UCLA Sports

Kennedy Polamalu, Soso Jamabo see positive signs in UCLA’s running game

UCLA football training camp
UCLA offensive coordinator Kennedy Polamalu, right, is not saying whether quarterback Josh Rosen, with Coach Jim Mora to his right, participated in practice after being injured against Arizona State.
(Ringo H.W. Chiu / For The Times)

UCLA offensive coordinator Kennedy Polamalu sees what’s not readily apparent when he assesses the team’s running game. So does tailback Soso Jamabo.

The Bruins are easily averaging the fewest yards rushing in the Pac-12 Conference halfway through the regular season, yet there is some belief that they could be on the verge of a breakthrough.

Said Polamalu: “There are some good things when you see it that we’re real close.”

Said Jamabo: “We’re close. It doesn’t look like it to the naked eye, but we’re definitely close to making a lot of plays happen.”


Making even a handful of plays has been a struggle for a team averaging 99.2 yards rushing per game and 2.95 yards per carry, figures that rank among the worst in the nation. None of the tailbacks has rushed for 100 yards in a game.

What would make Polamalu think the Bruins (3-3 overall, 1-2 in Pac-12 play) are close to success heading into a game at Washington State (3-2, 2-0) on Saturday?

“One guy makes a play, one guy might break a tackle,” Polamalu said. “One guy might end up blocking two guys, things like that, one guy misses a tackle, so that’s why I believe it’s close, and the guys are committed to it.”

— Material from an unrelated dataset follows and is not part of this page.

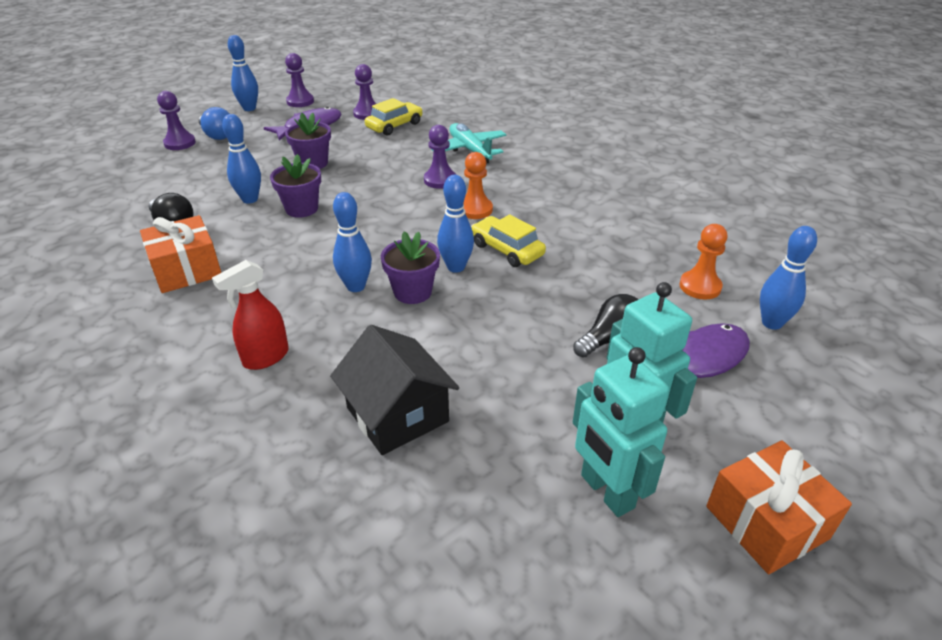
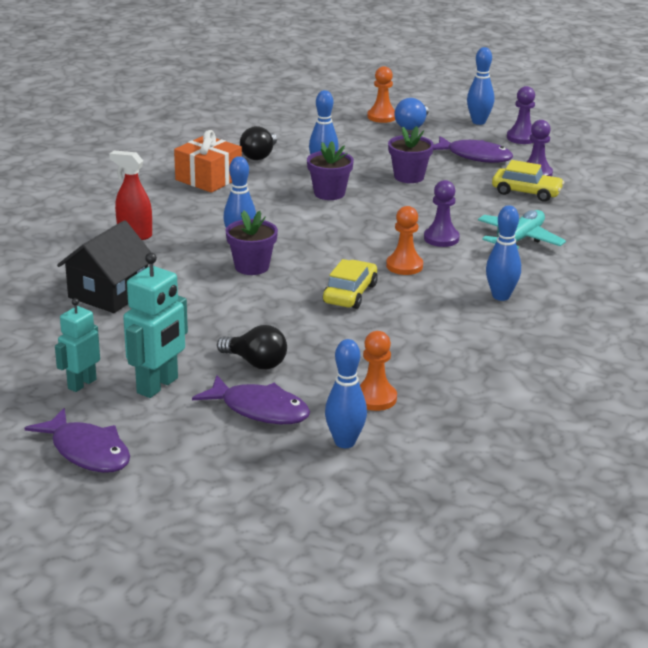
camera: 65 degrees right, 10 degrees down
purple pawn [157,91,196,150] -> orange pawn [367,66,395,123]
blue bowling pin [437,175,474,273] -> blue bowling pin moved to [486,205,521,301]
turquoise robot [573,347,669,517] -> turquoise robot [55,298,100,392], size x0.66
orange gift [706,440,852,574] -> purple fish [24,408,130,473]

Jamabo and fellow tailbacks Nate Starks and Bolu Olorunfunmi were all highly rated in high school but haven’t duplicated their success with the Bruins. Jamabo is averaging 39 yards rushing per game and 3.9 yards per carry, followed by Starks (34.8, 3.1) and Olorunfunmi (28.6, 4.0). None rank among the top 29 in the Pac-12 in rushing yards.


“Obviously, we’re talented,” Jamabo said, “we just haven’t tapped into our talent, not even close yet, so that’s something we’ve got to keep working on.”

Continuity could be one issue, because the Bruins have had their full complement of tailbacks only once this season. Each player has sat out at least one game as a result of what is thought to be team-imposed disciplined.

Coach Jim Mora made Starks the featured tailback earlier this month in an effort to spark the running game, only to commence a backward march. Collectively, the Bruins rushed for 125 yards against Arizona and minus-one yard against Arizona State.

The failures could at least partially be a function of the new pro-style offense not fitting the players on the roster, but Polamalu said he believes in the schemes he has helped devise.

“We said this offense was a system of what they did well here in the past and what we believe will carry us through a season, not just for one game or one opponent, and I really believe that,” Polamalu said. “The coaching staff, we’re putting in the situations, we gotta execute and make the plays and we will.”

Polamalu said coaches have tried to simplify concepts in practice and repeat principles to the point of monotony. But the wait for results can’t extend any longer.

“It has to happen now, to be honest,” Jamabo said. “It’s been six games, unfortunately we haven’t gotten it done.”


Josh Rosen update

Quarterback Josh Rosen walked onto the practice field without a limp or protective gear Tuesday morning before heading toward the area where injured players stretch. The media is not allowed to observe practice and Polamalu would not say whether Rosen participated after suffering injuries to his lower body and the area around his throwing shoulder against Arizona State.

If Rosen was unable to play against Washington State, former walk-on Mike Fafaul would presumably get the start.

“We’ve got to help him around,” Polamalu said when asked about his confidence in Fafaul, “but we’re very confident in Mike getting the job done.”

High riser

UCLA’s defense has played significantly better in each of the last four games since defensive coordinator Tom Bradley began working from the press box.


“If it helps,” Bradley quipped, “I’ll go even higher up. I don’t care. I’m OK with that. I just want to win.”


Bradley said the higher vantage point provided a better view and allowed him to communicate more effectively with the rest of the coaching staff. The Bruins’ defense ranks third in the Pac-12 in yards given up (342.5) per game.

Ishmael Adams is back

Receiver Ishmael Adams (shoulder) returned to practice in a red noncontact jersey but appeared to be running without limitations as he caught passes during warmups.